Making sense of overdiagnosis

Overdiagnosis has long been a central focus of the debate surrounding breast cancer screening schedules. According to a recent article for Academic Radiology, the root cause of overdiagnosis is an “information problem.”

“We do not have perfect information in medicine,” wrote Saurabh Jha, MD, of the department of radiology at the University of Pennsylvania. “If we did, we could use the right test in the right patient to reach the right diagnosis so that we could administer the right treatment in the right amount leading to neither underdiagnosis and undertreatment nor overdiagnosis and overtreatment.”

Jha explained that overdiagnosis comes down to considering three things:

  1. “Many patients will not be harmed”
  2. “Some patients will be harmed”
  3. “At the time of decision making, we do not know, with an acceptable level of confidence, who will and will not be harmed.”

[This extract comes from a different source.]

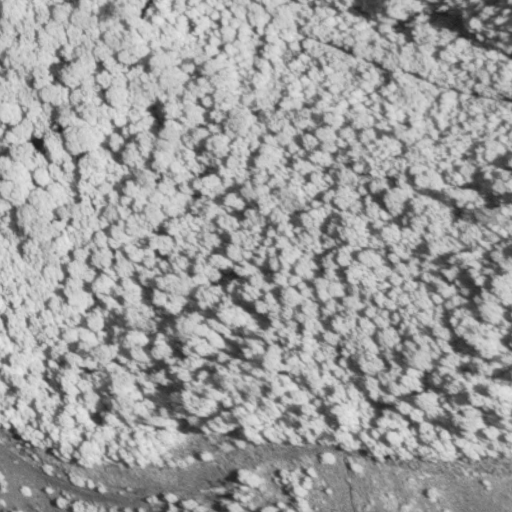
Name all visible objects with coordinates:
quarry: (259, 444)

The information problem is caused by the inability to know which patients will be harmed and which will not. Some patients with papillary carcinoma of the thyroid, for instance, will be harmed by that tumor; others with the same tumor will never be harmed. But surgery for the tumor will put the patient at risk, and patients who would have not been harmed by the tumor could then be harmed by the surgery.

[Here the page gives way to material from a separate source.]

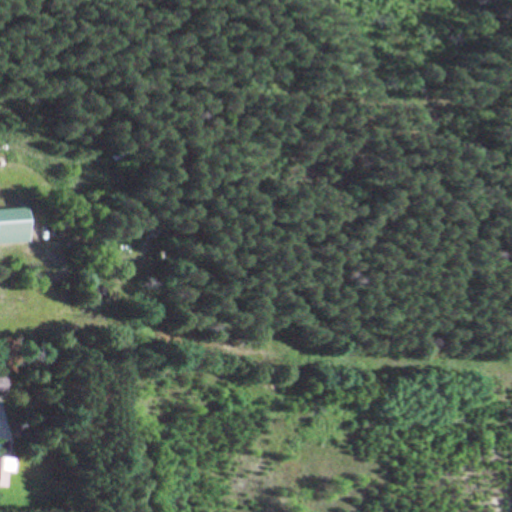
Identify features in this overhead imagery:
building: (0, 381)
building: (3, 470)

Jha wrote that this is where underdiagnosis and undertreatment come into play. When worrying about overdiagnosis, it’s also possible to go too far and instead be responsible for underdiagnosis. It’s a balance physicians in modern societies deal with on a daily basis.

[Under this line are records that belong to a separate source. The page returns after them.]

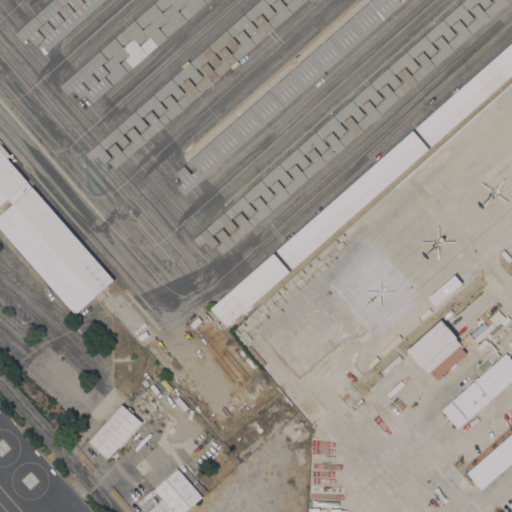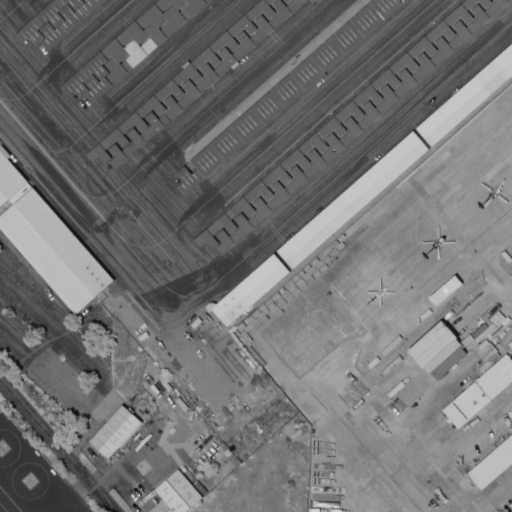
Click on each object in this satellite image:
airport hangar: (44, 19)
building: (44, 19)
building: (52, 20)
airport hangar: (65, 22)
building: (65, 22)
building: (125, 45)
airport hangar: (129, 46)
building: (129, 46)
building: (191, 77)
airport hangar: (180, 79)
building: (180, 79)
airport hangar: (201, 81)
building: (201, 81)
airport hangar: (285, 90)
building: (285, 90)
building: (466, 96)
airport hangar: (467, 96)
building: (467, 96)
airport apron: (218, 119)
airport hangar: (337, 121)
building: (337, 121)
building: (347, 121)
airport hangar: (356, 124)
building: (356, 124)
building: (10, 181)
building: (350, 199)
airport hangar: (352, 199)
building: (352, 199)
airport: (191, 213)
airport hangar: (48, 240)
building: (48, 240)
building: (52, 249)
building: (248, 289)
airport hangar: (249, 289)
building: (249, 289)
building: (444, 289)
parking lot: (26, 306)
road: (48, 328)
building: (510, 343)
building: (434, 349)
building: (437, 349)
building: (48, 354)
road: (5, 359)
building: (497, 374)
building: (37, 378)
building: (478, 391)
building: (91, 399)
building: (61, 401)
building: (116, 402)
building: (466, 404)
building: (97, 424)
building: (113, 431)
building: (114, 431)
road: (358, 446)
road: (487, 471)
building: (170, 494)
building: (175, 494)
building: (147, 499)
airport taxiway: (2, 509)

“This duality, which cannot be overemphasized, is seldom explicitly stated,” Jha wrote. “The reason why the debate in screening for breast cancer is intractable is that both sides are correct. Screening extends longevity, but screening overdiagnoses. We could reframe the dialectic: screening overdiagnoses, but screening extends longevity.”

Setting thresholds for suspicion of disease—a point presently at the center of discussions focused on breast density reporting laws—is extremely important when looking at overdiagnosis, according to Jha.

“This threshold is a gateway to overdiagnosis,” Jha wrote. “Theoretically, where we set the threshold for suspicion of disease should not affect the amount of overdiagnosis, but in reality, it does. The lower we set the bar for suspicion of disease, the more we overdiagnose.”

New research, same debate

A study published in JAMA Internal Medicine earlier this month brought some extra attention to overdiagnosis. Looking at the effects of regular mammograms on a group of 16 million women, data scientist Charles Harding and colleagues found that an increase of mammograms performed in any area would increase the number of small tumors and precancerous tumors found in that area, but it would not increase the number of larger tumors or breast cancer-related deaths.

“When directed toward the general U.S. population, the most prominent effect of screening mammography is overdiagnosis,” the authors wrote.

With so much scientific research and public discourse focusing on the topic of breast cancer screenings, the debate over overdiagnosis is unlikely to end any time soon.